3.2. Melting data require a column with Tm: The content of the cell in row 1, column 1 must be Tm. Independent of the availability of Tm values the column must be present in all RDES files with melting data. In the rows below in column 1 the measured melting temperature value(s) (Tm) of the amplicon(s) can be given. If the Tm values are not available for individual or for all rows, the cell(s) must be empty. If more than one Tm is measured, the individual values must be joined by semicolon (;) without any spaces (example: 82.9;73.6;69.8).

3.3. The decimal separator must be a dot.

3.4. Although this column needs to be present in all RDES files with the correct label in row 1, it is not required to fill it with data.

4. Columns with the fluorescence data

4.1. The first row gives the cycle as integer (amplification data) or the temperature in degree Celsius as floating point number (melting data). For each cycle or temperature a individual column is created.

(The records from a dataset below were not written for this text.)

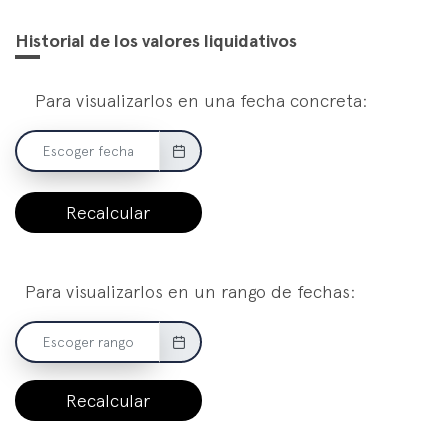
Historial de los valores liquidativos
Para visualizarlos en una fecha concreta:
Recalcular
Para visualizarlos en un rango de fechas:
Recalcular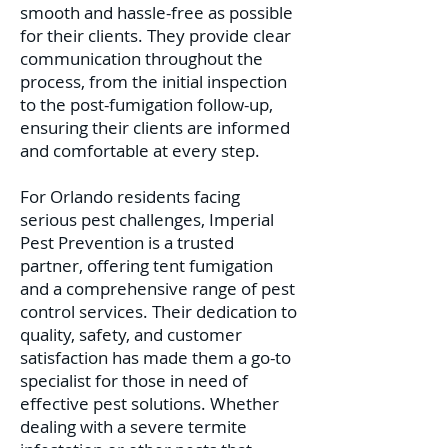
smooth and hassle-free as possible
for their clients. They provide clear
communication throughout the
process, from the initial inspection
to the post-fumigation follow-up,
ensuring their clients are informed
and comfortable at every step.
For Orlando residents facing
serious pest challenges, Imperial
Pest Prevention is a trusted
partner, offering tent fumigation
and a comprehensive range of pest
control services. Their dedication to
quality, safety, and customer
satisfaction has made them a go-to
specialist for those in need of
effective pest solutions. Whether
dealing with a severe termite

4.2. From row 2 and column 8 the fluorescence values for the respective cycle or temperature (columns) and well/sample/target (rows) follow.

4.3. IMPORTANT: The fluorescence values must be raw values as initially measured by the machine and should only be corrected for so-called machine background. It is essential that no correction for baseline fluorescence was performed on this data.

4.4. Amplification data and melting curve data need to be provided in two independent files. The columns 1-6 of these two files are usually identical.

4.5. The decimal separator should be a dot.

4.6. Fractional cycles or more than one measurement per cycle are not supported. The given numbers must reflect the actual cycles. If for example only every second cycle would be measured, the columns would be labeled 1, 3, 5 and so on.